The US government actively attacks computer securitiy. This is a problem that can be totally solved with strong encryption. Who is the biggest opponent in the world to ubiquitous strong encryption?
Re:TCP/IP Sequence Number Analysis (Score:2)
What are you talking about? It's already a complete crock anyway, and is well on its way to becoming two complete crocks.
Re:TCP/IP Sequence Number Analysis (Score:3, Insightful)
Of course, in general, SSL should prevent these sorts of attacks because the incoming payload would be expected to be encrypted and so it would be non-trivial to input packets into the stream and have them do anything other than DoS. Still a problem but not as much as other issues.
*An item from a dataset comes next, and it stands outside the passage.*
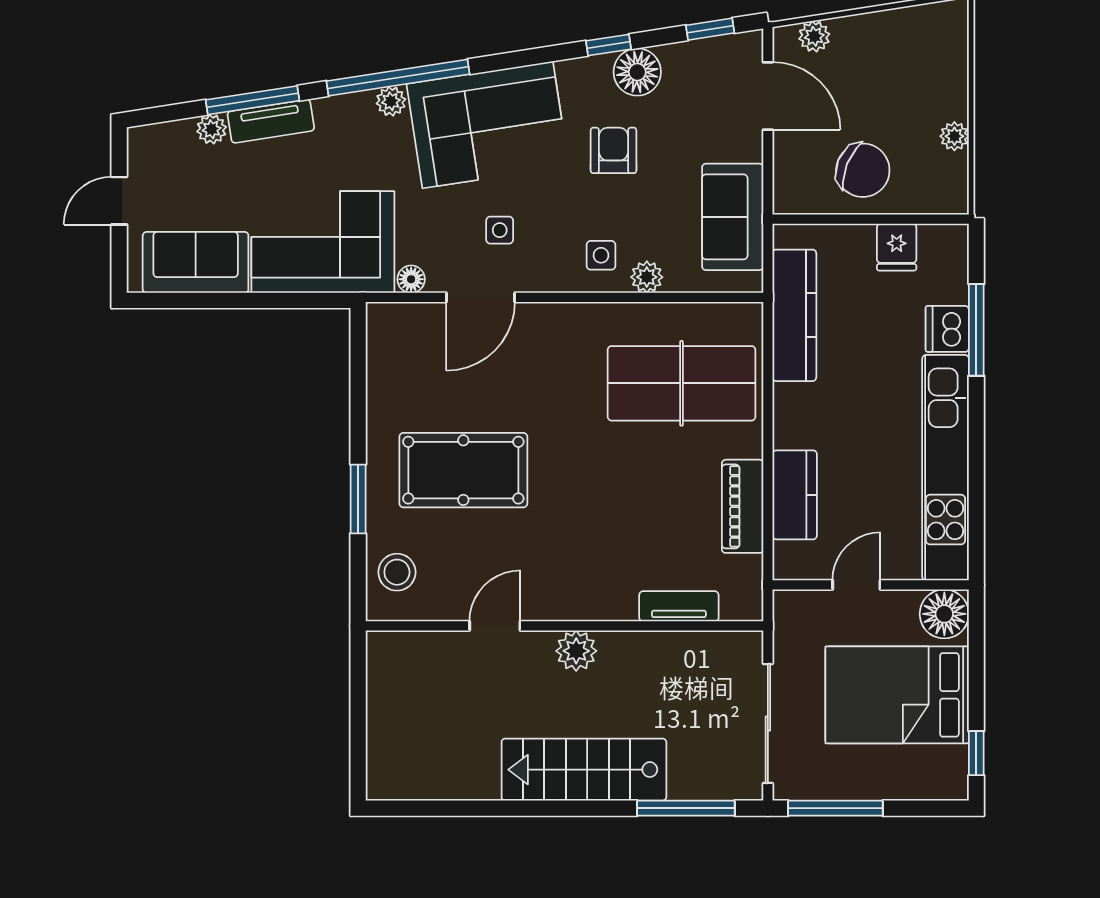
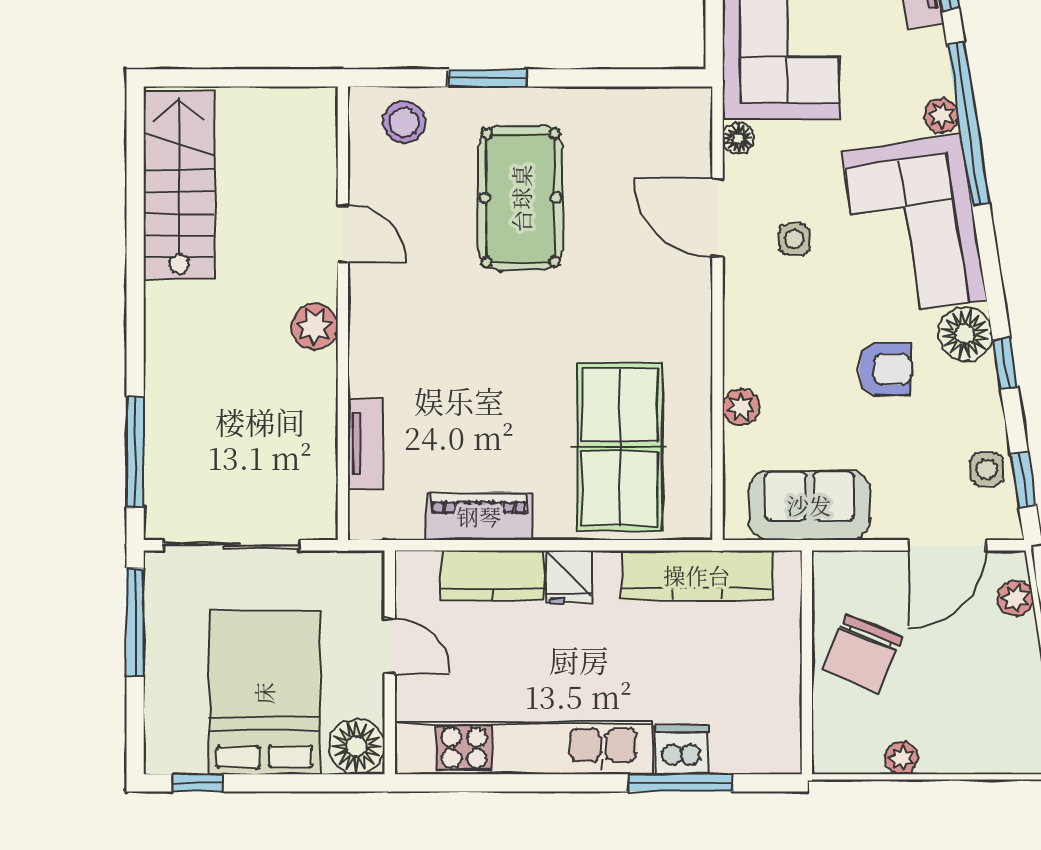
floor lamp: (637, 72) -> (965, 334), moved
fridge: (897, 247) -> (569, 577), moved, turned -90
side table: (601, 255) -> (987, 469), moved
stairs: (584, 770) -> (179, 185), moved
Again, I see this as an issue where competent attackers may be heavily targetting a given system, but it is unlikely to be used by the casual crowd. So the Win 95 and 98 crowd should be relatively safe, while the DoD NEEDS additional protection. Corporate infrastructures are in the middle, and it is probably a good idea to protect them against this sort of attack.
However, it is also a pretty serious refutation of "open source is insecure."
Re:What about NAT? (Score:3, Informative)
So I think you're safe
Re:isnt it amazing that. . . (Score:2)
And there are no algorithms to produce truely random numbers. There are plenty of them that are crap.